GX4000 - Classic Console


Released: 1990
Company: Amstrad

Is it any good?

Owning the Amstrad GX4000 was a bizarre experience. For starters, the GX4000 adverts showed images of games that were impossible to get hold of. I was only ever able to purchase two games through the High St, and despite the GX4000 selling 150,000 units in the first couple of weeks, Amstrad screwed over any chance of the machines success, by making the ill fated decision to handle distribution of games on behalf of the publishers. The GX4000's price was good, and to be frank, it looked the business. However; the price for a game, and the horrid game cases didn't help to impress. Worse still, most of the games that did trickle out were already available on the CPC, and much cheaper. Unsurprisingly, the GX4000 didn't reach anywhere near Sugars predicted sales... and within three months the system was brown bread.

Should I still get one?

Although powered by 8-bit tech, the ill fated console featured some impressive enhanced graphics, along with stereo sound.

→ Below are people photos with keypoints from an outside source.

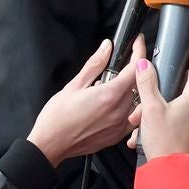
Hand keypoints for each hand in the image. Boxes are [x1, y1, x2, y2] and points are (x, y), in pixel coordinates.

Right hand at [26, 40, 138, 167]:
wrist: (50, 144)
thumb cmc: (57, 117)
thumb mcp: (74, 85)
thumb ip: (95, 64)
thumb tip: (106, 48)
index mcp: (109, 95)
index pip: (136, 68)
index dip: (139, 52)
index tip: (137, 43)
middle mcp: (118, 111)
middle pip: (139, 84)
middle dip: (132, 71)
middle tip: (118, 68)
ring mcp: (119, 125)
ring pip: (138, 101)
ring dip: (131, 90)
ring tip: (112, 89)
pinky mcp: (117, 136)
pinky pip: (132, 118)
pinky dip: (128, 108)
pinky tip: (113, 105)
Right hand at [126, 35, 188, 159]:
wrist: (173, 174)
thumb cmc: (166, 143)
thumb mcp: (151, 109)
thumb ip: (147, 83)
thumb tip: (144, 64)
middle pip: (183, 83)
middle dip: (161, 86)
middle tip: (145, 91)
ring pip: (177, 101)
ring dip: (156, 107)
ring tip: (140, 120)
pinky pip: (177, 115)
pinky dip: (160, 119)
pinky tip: (144, 131)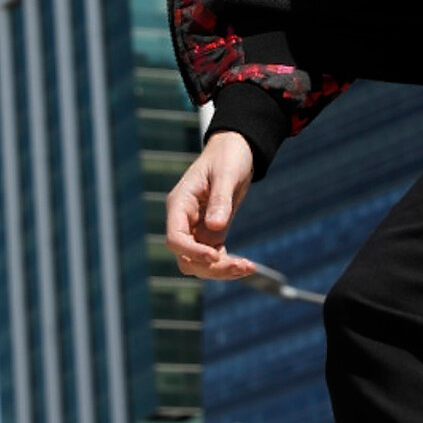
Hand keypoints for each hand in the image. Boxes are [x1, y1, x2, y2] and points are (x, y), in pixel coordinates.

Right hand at [165, 131, 258, 278]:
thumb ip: (220, 200)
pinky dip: (228, 265)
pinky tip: (247, 265)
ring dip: (221, 271)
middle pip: (186, 258)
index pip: (175, 238)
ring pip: (199, 264)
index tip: (214, 255)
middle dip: (211, 267)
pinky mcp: (210, 234)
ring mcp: (195, 229)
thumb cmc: (228, 156)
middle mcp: (183, 220)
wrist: (236, 151)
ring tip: (248, 267)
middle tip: (241, 266)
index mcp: (180, 204)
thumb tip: (215, 227)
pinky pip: (213, 259)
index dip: (191, 251)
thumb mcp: (226, 173)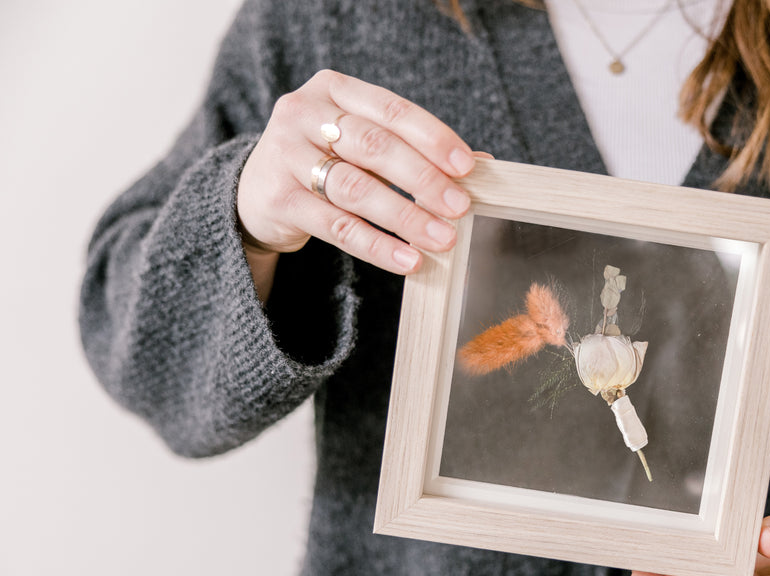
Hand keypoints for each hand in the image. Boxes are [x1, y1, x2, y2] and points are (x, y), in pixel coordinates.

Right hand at [236, 69, 477, 299]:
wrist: (254, 192)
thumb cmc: (325, 161)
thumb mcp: (363, 146)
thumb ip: (414, 150)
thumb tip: (482, 166)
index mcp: (333, 89)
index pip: (391, 109)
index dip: (432, 137)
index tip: (466, 166)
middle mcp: (303, 113)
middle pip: (374, 146)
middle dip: (423, 179)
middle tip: (460, 207)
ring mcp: (284, 155)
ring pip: (355, 188)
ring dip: (404, 216)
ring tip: (442, 239)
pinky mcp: (278, 199)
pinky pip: (336, 226)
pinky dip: (376, 245)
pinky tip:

It also boasted a huge colour palette of 4096, decent hardware sprites, and full hardware scrolling. Amstrad reckoned the GX4000 was technically, at least on a par with the Snes, but lacked the marketing power to fully compete with the giants of Japan.

What to look for?

The GX4000 had a very slim catalogue of games, but there were still a few well worth playing. Burnin' Rubber played a suprisingly tight game, and showed early promise with some extremely tasty graphics, and still looks great today. RoboCop 2 was another title that showed off the ill fated consoles capabilities, it was another title that featured some great looking graphics. Pang, on the other hand fully exploited the machines capabilities, and featured some of the best playability, graphics and sound ever seen on the console. Other classics included Plotting, Navy Seals, Switchblade, Panza Kick Boxing and the impossible to find Chase HQ 2. It's a shame it wasn't more popular because these early few examples showed that the system was more than capable, and a great looking machine.

Can I Still Get One?

You'll be able to pick one up from ebay, car boots and second hand shops... expect to pay around £25 to £50. Games can be very expensive, with prices exceeding the hundred pound mark.

HomeBrew?

There's a great scene considering its failure, and sites like CPCwiki and GX4000.co.uk help keep the system remembered. There are also quite a few emulators that will run all of the known GX4000 games, with a favourite of mine being Winape32.